Obama is Outsmarting Everyone and Winning on Syria Without Firing a Shot http://t.co/QzlbmyipaF— Firestarter in Chief (@docrocktex26) September 11, 2013
On Tuesday, Walid al-Moualem, Syria's Foreign Minister, in a statement shown on Russian state television, said Syria will cooperate with a Russian proposal to submit under international control its chemical weapons, including ordering a halt to further production.
"I am authorized to confirm our support for the Russian initiative regarding chemical weapons in Syria in compliance with the regime of the Organization for the Prevention of Chemical Weapons," Mr Moualem said. The Syrian official alluded to a 1992 agreement, ratified by 189 nations, which states the production, stockpiling and use of chemical weapons are strictly prohibited.

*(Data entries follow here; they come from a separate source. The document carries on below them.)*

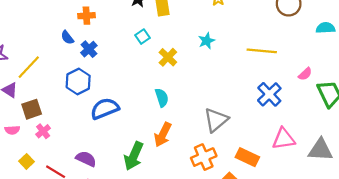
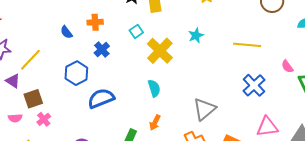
orange cross: (86, 16) -> (95, 22), moved
blue cross: (89, 49) -> (102, 49), moved
yellow cross: (168, 57) -> (160, 51), size x1.5
pink semicircle: (305, 74) -> (287, 66), turned 96
orange arrow: (163, 135) -> (155, 123), size x0.7

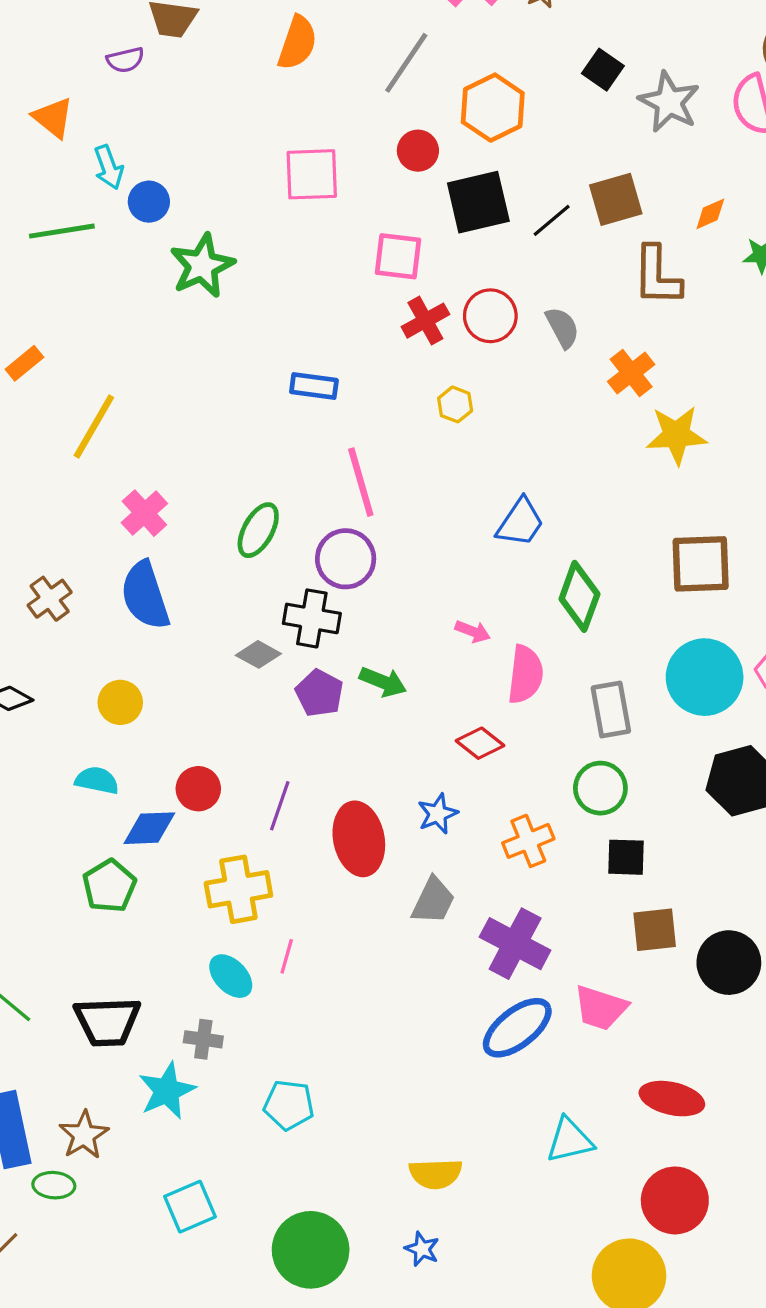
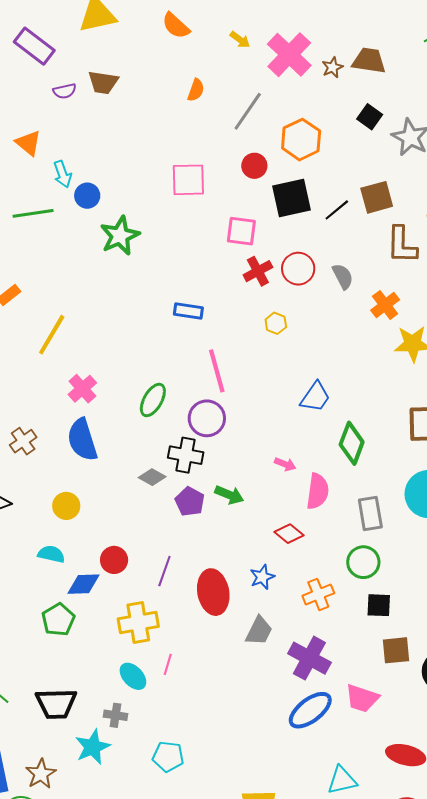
orange semicircle: (297, 43) -> (196, 90), moved, size x0.7
purple semicircle: (125, 60) -> (65, 91), moved

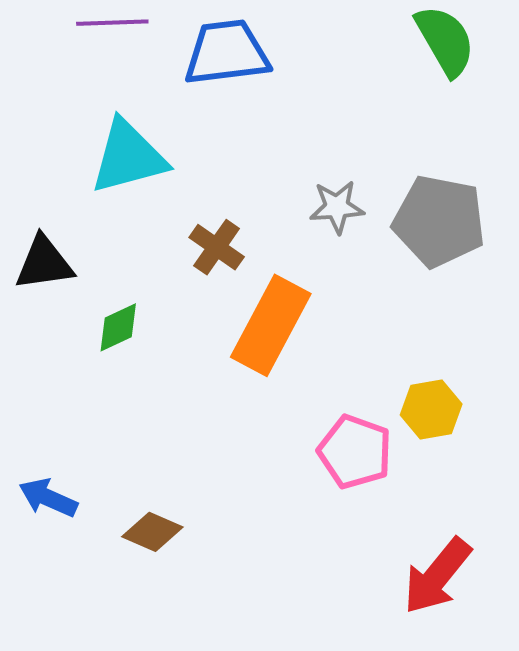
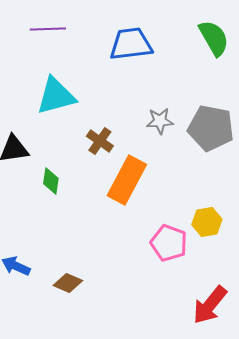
blue trapezoid: (227, 53) -> (131, 44), moved
green diamond: (118, 327) -> (51, 181), turned -56

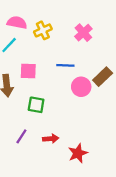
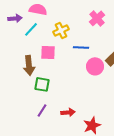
yellow cross: (43, 30) -> (61, 30), moved
green square: (36, 105) -> (42, 84), moved

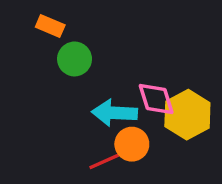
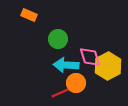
green circle: (75, 59) -> (58, 39), moved

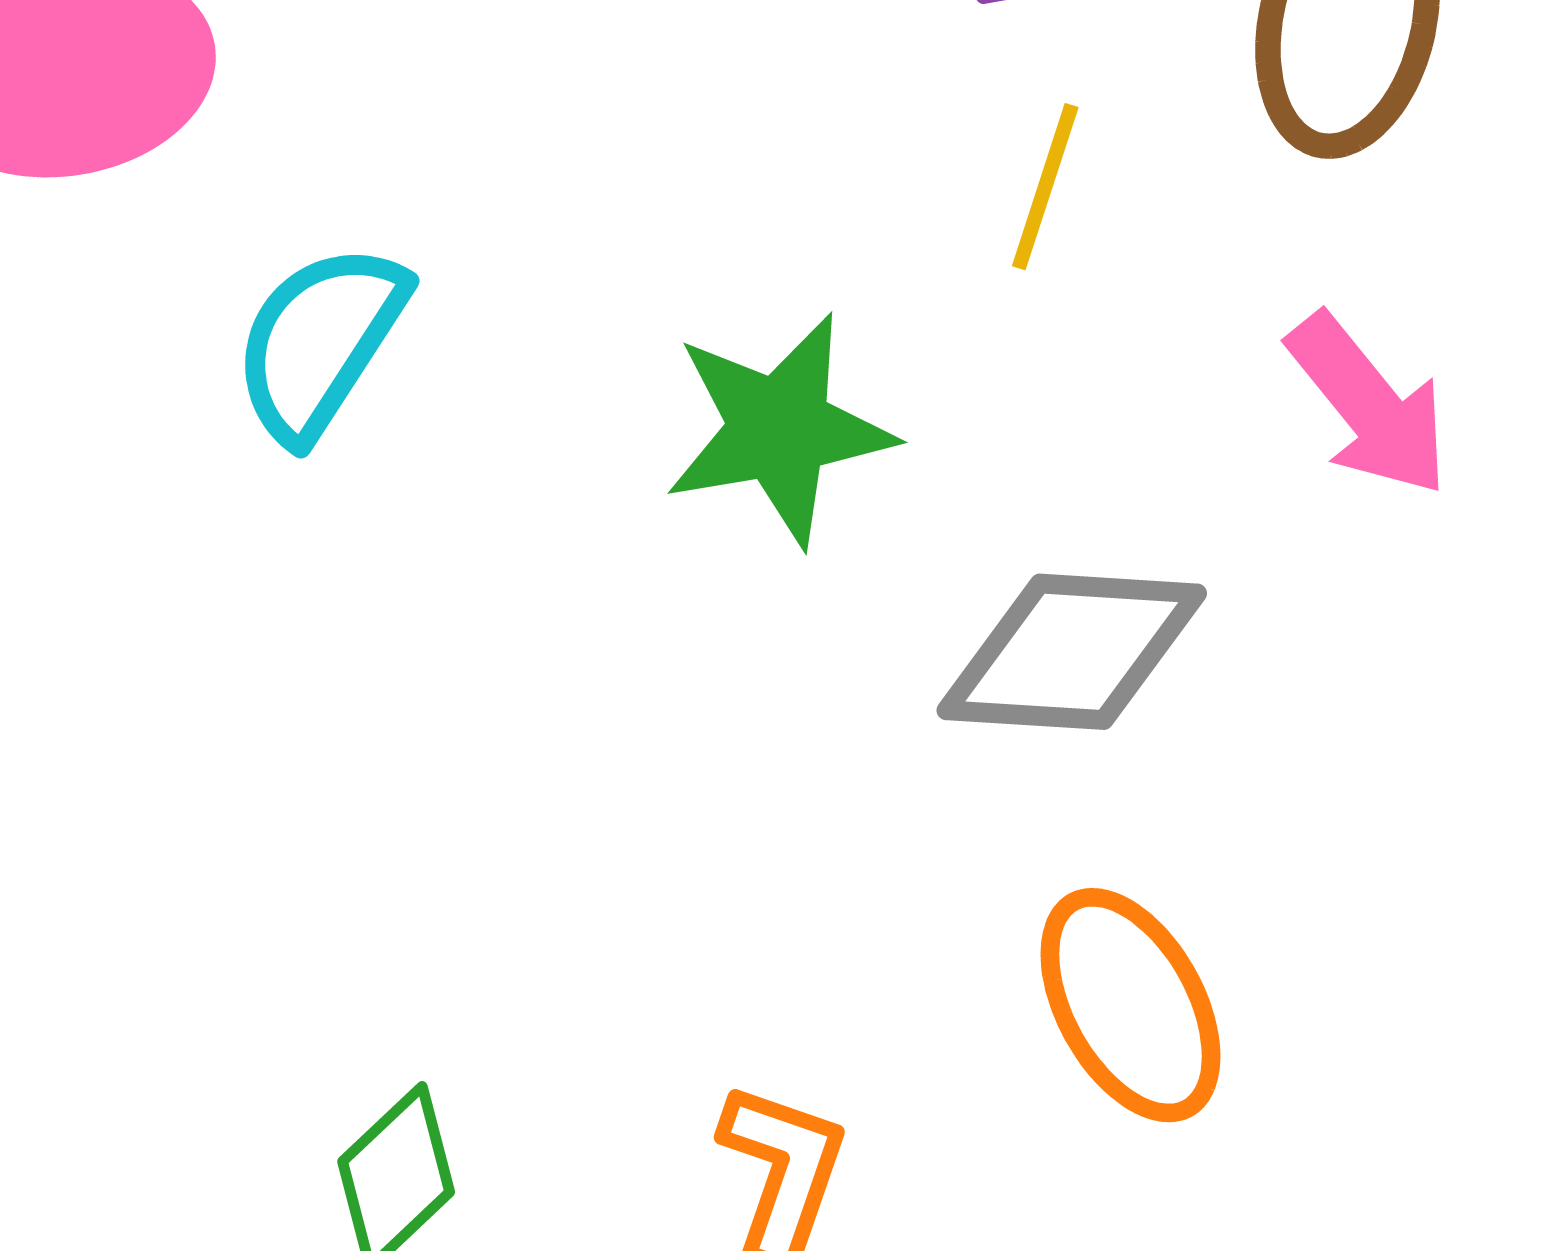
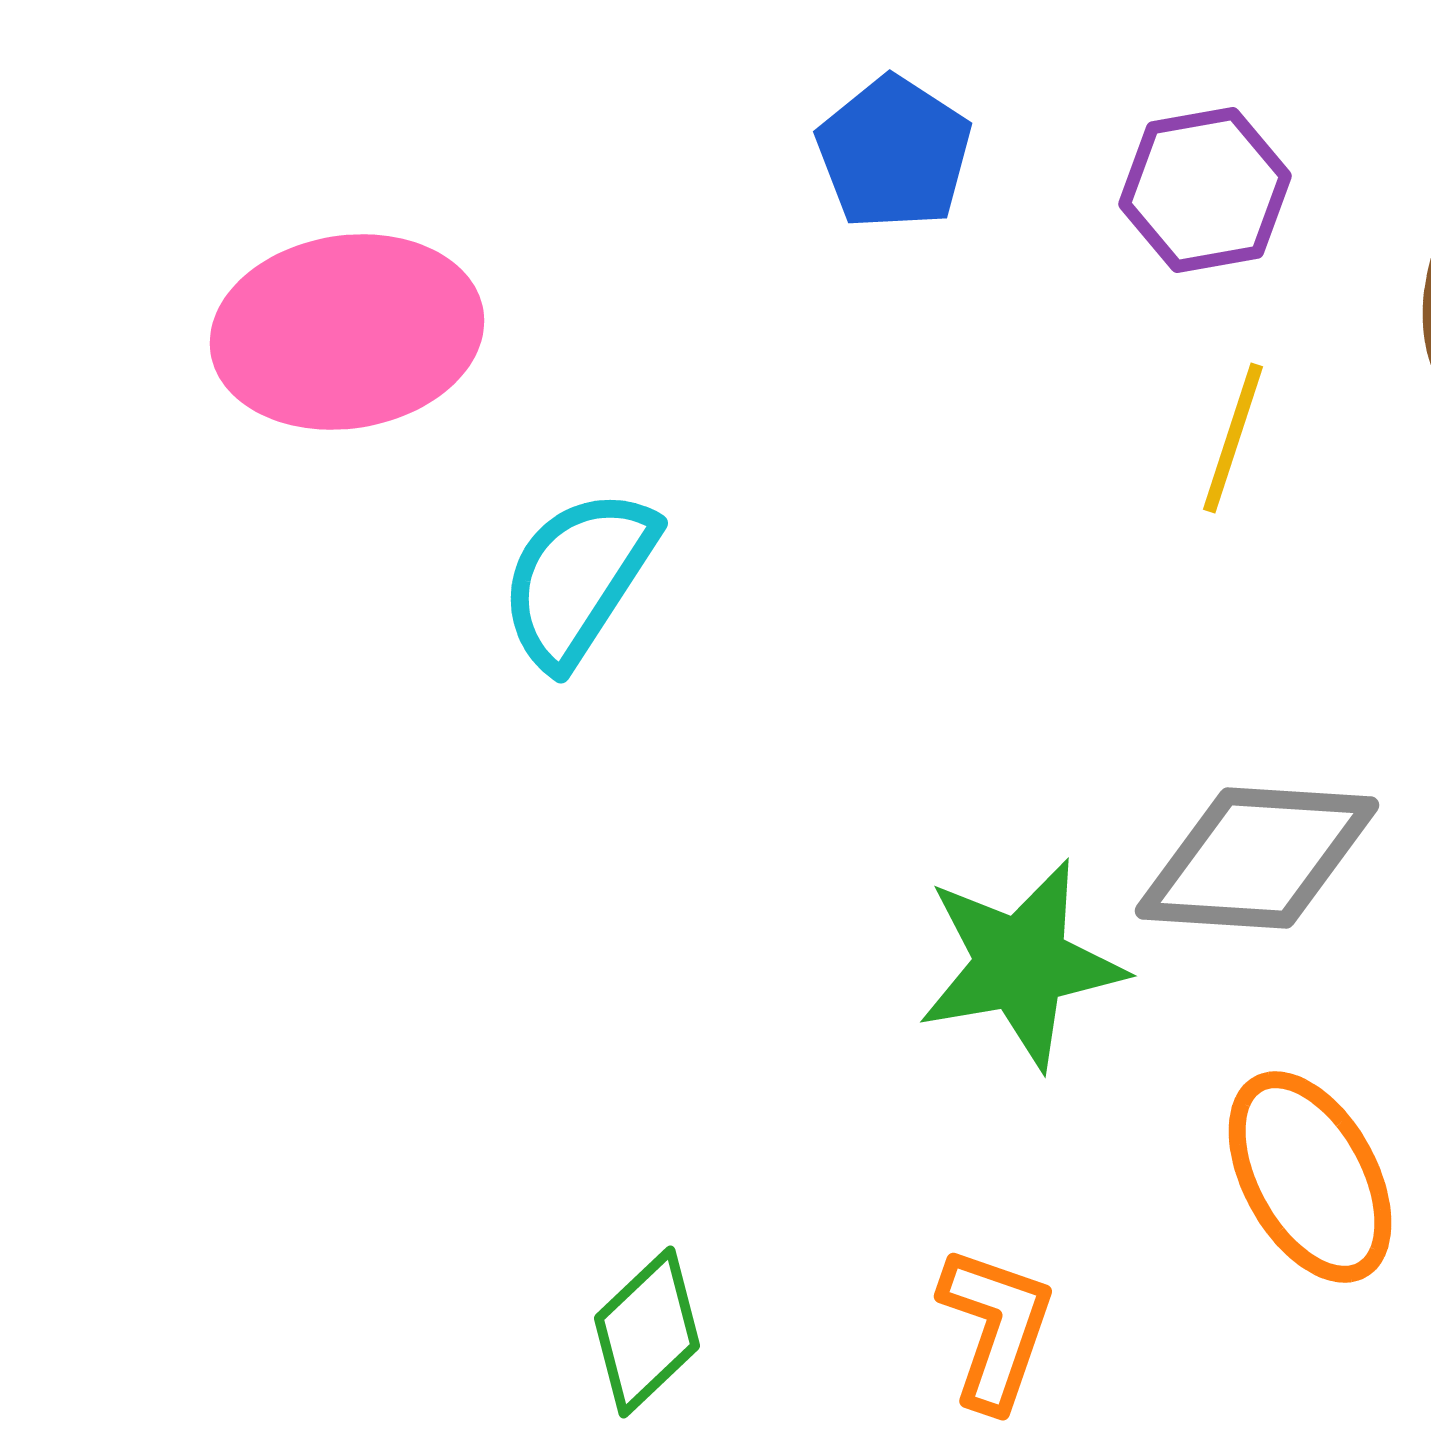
green star: (779, 429) -> (1021, 964), moved

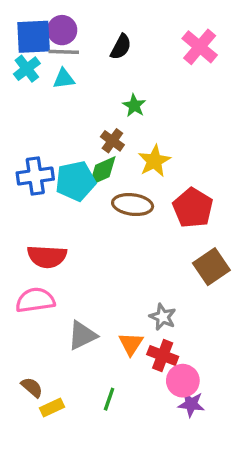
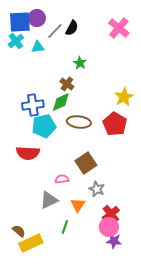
gray line: (64, 52) -> (55, 31), moved, turned -48
yellow star: (154, 161) -> (124, 97), moved
blue cross: (35, 176) -> (33, 105), moved
cyan pentagon: (75, 181) -> (44, 126), moved
brown square: (211, 267) -> (86, 163), moved
pink semicircle: (35, 300) -> (62, 179), moved, size x0.6
red cross: (163, 356) -> (111, 214), moved, turned 30
green line: (109, 399) -> (65, 227), moved
yellow rectangle: (52, 408) -> (31, 243), size x1.6

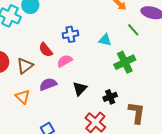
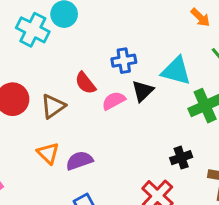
cyan triangle: (105, 40) -> (176, 71), size x1.5
purple semicircle: (48, 84) -> (79, 161), moved
black triangle: (80, 89) -> (143, 91), moved

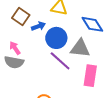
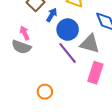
blue arrow: (38, 26) -> (52, 15), turned -48

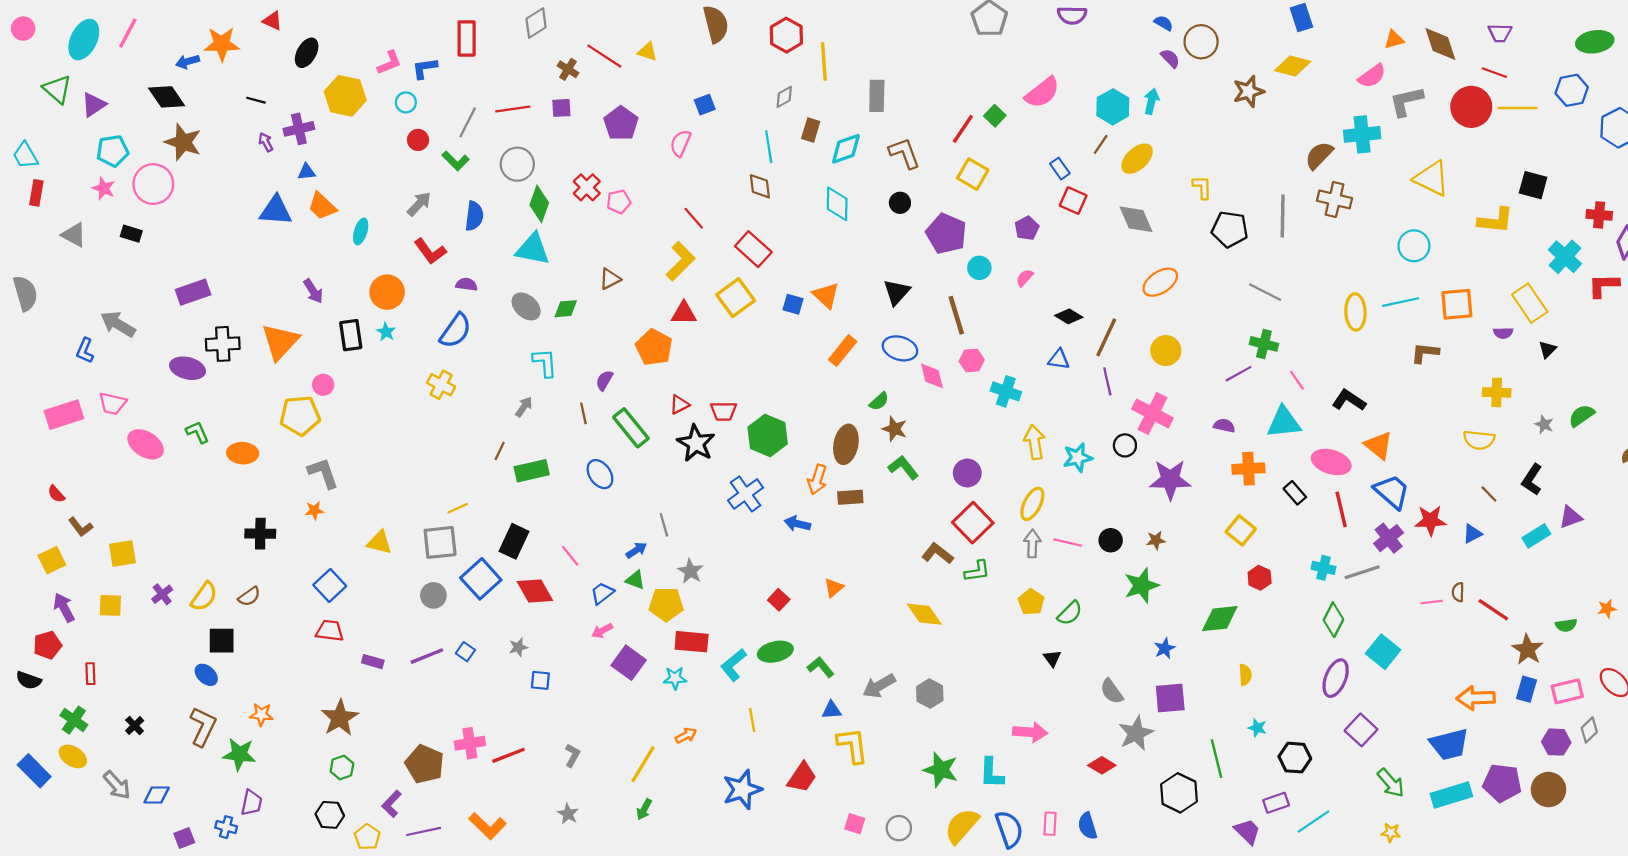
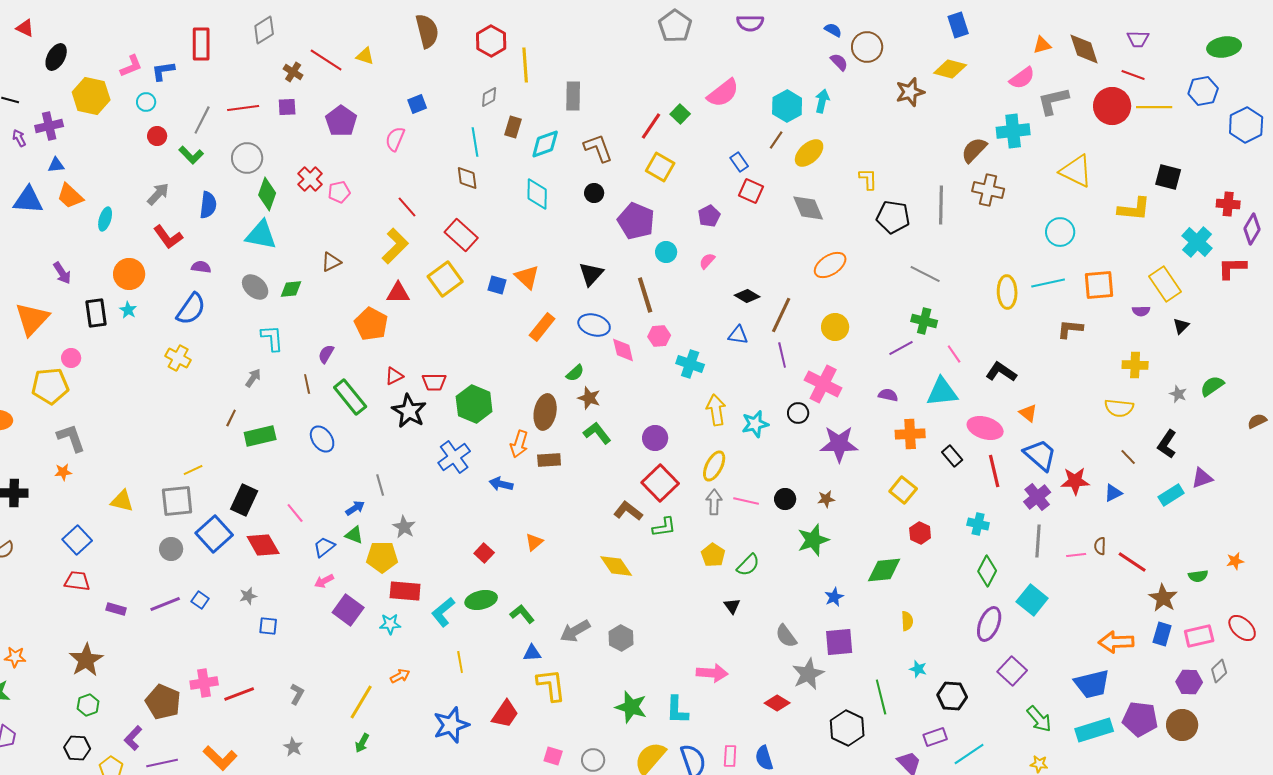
orange triangle: (1379, 445) -> (1028, 413), size x0.7
gray line: (1362, 572) -> (1038, 541), moved, turned -68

"We are ready to inform about the location of chemical weapons, halt the production of chemical weapons and also show these objects to representatives of Russia, other states and the United Nations," the foreign minister added.
"We want to join the convention on the prohibition of chemical weapons. We are ready to observe our obligations in accordance with that convention, including providing all information about these weapons."
British Prime Minister David Cameron, although welcoming Mr Assad's seemingly welcome approach to the Russian proposal, remained wary of his actions, when, in fact, it was only on Monday that Mr Assad last refused to confirm that he does, indeed, hold stocks of chemical weapons.
"We need to know that there's a proper timetable for doing this, we need to know there'd be a proper process for doing it, and crucially there'd have to be consequences if it wasn't done," Mr Cameron said.
Good news: we may get a deal & avoid war w/ Syria. Bad news: US will learn wrong lesson from the episode. Worse news: war in Syria goes on.— Stephen Walt (@StephenWalt) September 11, 2013
Mr Putin, speaking on Russian TV, continued to insist that the proposal can only work "if we hear that the American side and all those who support the United States in this sense reject the use of force."
Skeptics remain wary.
Obama can't get congressional & public support for a military strike against Syria by simply saying "trust me." http://t.co/Uu0pxwEaB5— Mother Jones (@MotherJones) September 11, 2013
As global leaders work to stall the doomsday World War 3 scenario, investors around the world cheered the good news, albeit temporarily, on Tuesday.
The FTSE 100 index of leading British shares in Europe jumped 0.9 percent at 6,586 upon hearing the favorable development. Germany's DAX likewise jumped 1.9 percent to 8,436 as well as France's CAC-40, which was 1.6 percent higher at 4,106.
In Mr Obama's bailiwick, the Dow Jones industrial average hopped 0.6 percent at 15,118, same as the S&P 500 index to 1,679.
"The reduced threat of military action appears to be reducing uncertainty and arguably may also lessen the risk that oil could push higher in the coming months," Rabobank International analyst, Jane Foley, told AP. "This all seems to be translating into a better outlook for global growth which is also supportive of risk appetite."
The collaborative development among the global nations to avert military strike against Syria and what could become a ripple effect leading to doomsday World War 3 likewise caused prices of precious oil to go down.
On Tuesday, prices of benchmark New York crude slid by US$2.15 to US$107.37 a barrel.